В зале сидели Старик Мюнден и Жена. Красивая молодая пара обедала вместе с семейством Парра. Старику, несмотря на такое имя, не исполнилось еще и тридцати, и был он столяром. А еще он реставрировал старинную мебель Оливье и был среди последних людей, покинувших бистро в ту ночь, когда убили Отшельника. У Жены, насколько знал Бовуар, имелось и настоящее имя, хотя он забыл его, как, видимо, и большинство других. То, что началось как шутка – молодая пара посмеивалась над своим супружеством, – стало реальностью. Она стала Женой. У них был маленький сын Шарли, страдавший синдромом Дауна.
Посмотрев на ребенка, Бовуар вспомнил одну из причин, по которой доктора Винсента Жильбера называли святым. Его решение оставить успешную карьеру и жить среди людей, страдающих синдромом Дауна, заботиться о них. На основании этого опыта он написал книгу «Бытие». По всем отзывам это была книга потрясающей честности и смирения. Потрясающей потому, что ее написал такой мерзавец.
Что ж, как нередко говорила им Клара, такие качества свойственны великим произведениям искусства.
Со Стариком и Женой сидели Рор и Ханна Парра. Они были среди главных подозреваемых. Рор расчищал дорожки в лесу и мог найти домик Отшельника с его бесценным содержимым и жалким хозяином.
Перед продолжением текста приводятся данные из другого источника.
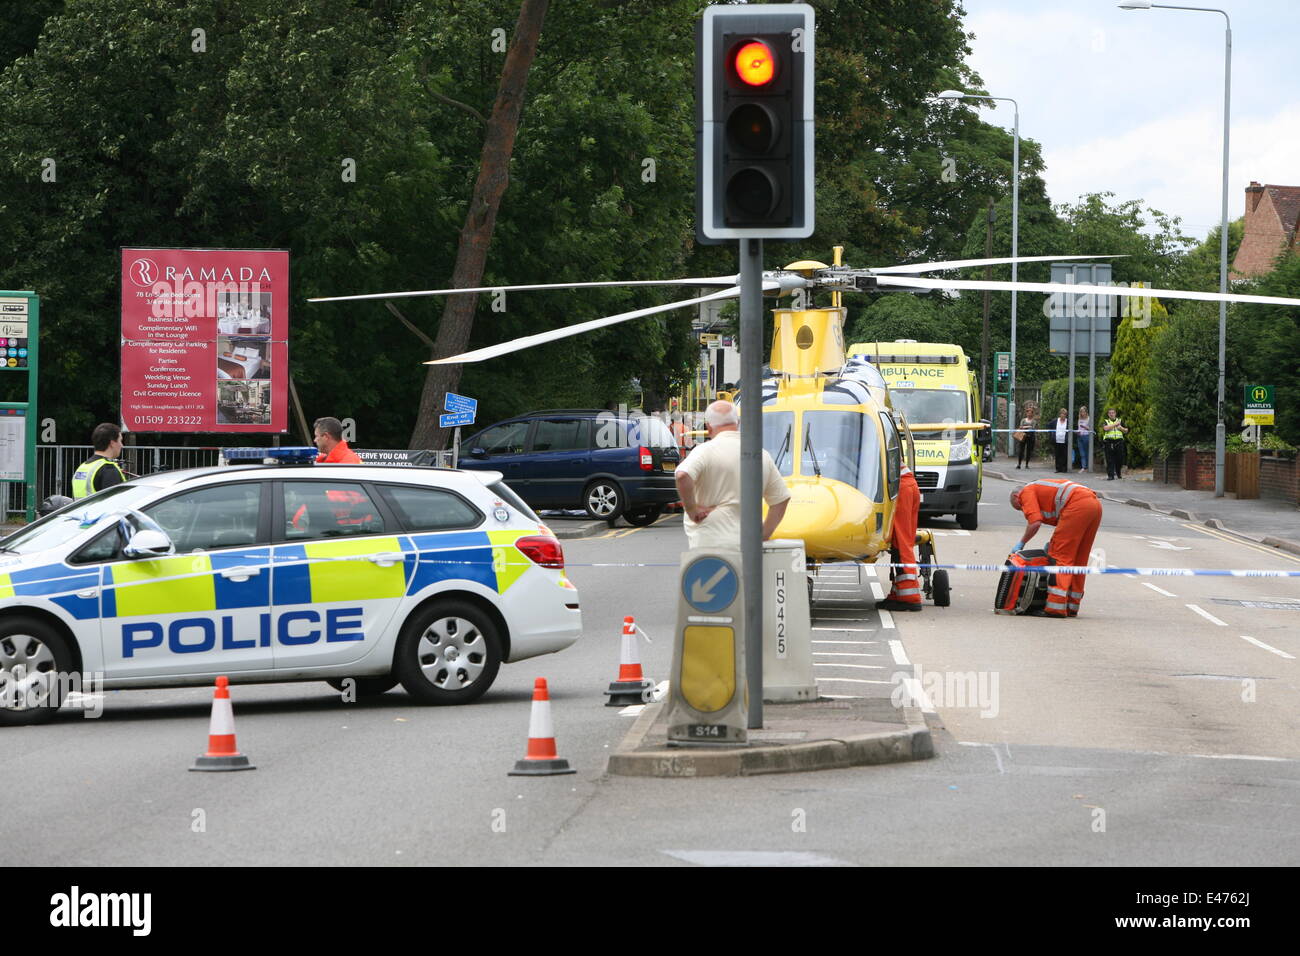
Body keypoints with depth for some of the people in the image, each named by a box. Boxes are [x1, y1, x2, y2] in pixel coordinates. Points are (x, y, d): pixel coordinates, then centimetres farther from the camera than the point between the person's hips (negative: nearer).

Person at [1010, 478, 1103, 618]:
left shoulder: (1027, 491, 11)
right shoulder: (1043, 489, 35)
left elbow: (1035, 523, -3)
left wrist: (1021, 543, 10)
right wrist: (1052, 544, 24)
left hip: (1078, 505, -9)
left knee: (1060, 556, -4)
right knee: (1079, 559, 15)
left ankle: (1056, 607, -9)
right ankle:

Но зачем забирать жизнь – и оставлять сокровища?
То же подозрение распространялось и на их сына, Хэвока Парру. Клара и Бовуар посмотрели на него – он обслуживал столик у камина. В ночь убийства Отшельника Хэвок работал в бистро допоздна и сам запер дверь.
Что, если он последовал по лесу за Оливье и обнаружил лесной домик?
Что, если он заглянул в домик, увидел сокровища и оценил их по достоинству? Завладеть этим – и больше не нужно жить на чаевые, убирать столики, улыбаться хамоватым клиентам. Не нужно думать о том, что принесет будущее.
По другую сторону сидели Марк и Доминик Жильбер. Владельцы гостиницы и спа-салона. В сорок с лишним лет они оставили высокооплачиваемую, но выматывающую работу в Монреале и приехали в Три Сосны. Купили полуразрушенный дом на холме и переделали его в великолепный отель.
Оливье ненавидел Марка, и это чувство было обоюдным.
Не потому ли Жильберы купили старый дом, что к нему прилагался и лесной домик? Затерявшийся в лесу?
И наконец, был еще святой мерзавец доктор Винсент Жильбер, отец Марка, бросивший семью, но появившийся в тот самый момент, когда было найдено мертвое тело. Неужели это было простым совпадением?
Взгляд Клары снова обратился на Бовуара, когда хлопнула дверь бистро.
– Чертов снег.
Бовуару не нужно было поворачиваться, чтобы понять, кто это.
– Рут, – прошептал он Кларе, и та кивнула в ответ. – Все такая же сумасшедшая?
– После всех этих лет, – подтвердила Клара.
– Господи Исусе…
Рут появилась перед стулом Бовуара, на ее изборожденном морщинами лице гуляла ухмылка. Коротко подстриженные седые волосы словно прилипли к голове, отчего возникало впечатление, будто у нее голый череп. Она была высокой, сутулой, при ходьбе помогала себе тростью. Единственная хорошая новость: она не пришла в ночной рубашке.
– Добро пожаловать в бистро, – проворчала она, кинув беглый взгляд на Клару. – Где умирает благородство.
– И не только благородство, – заметил Бовуар.
Рут издала лающий смешок:
– Вы нашли еще одно тело?
– Видите ли, я не ищу тел. У меня есть жизнь и помимо работы.
– Господи, мне уже скучно, – сказала старая поэтесса. – Скажите что-нибудь умное.
Бовуар молчал, поглядывая на нее с отвращением.
– Как я и предполагала. – Она отхлебнула пива из его стакана. – Это же помои. Неужели не можете заказать что-нибудь пристойное? Хэвок! Принеси ему виски.
– Старая карга, – пробормотал Бовуар.
– А, подначка. Очень умно.
Она перехватила его виски и зашагала прочь. Когда она отошла достаточно далеко, Бовуар наклонился над столом к Кларе, которая тоже подалась вперед. В бистро было шумно от смеха и разговоров – идеальная обстановка для тихой беседы.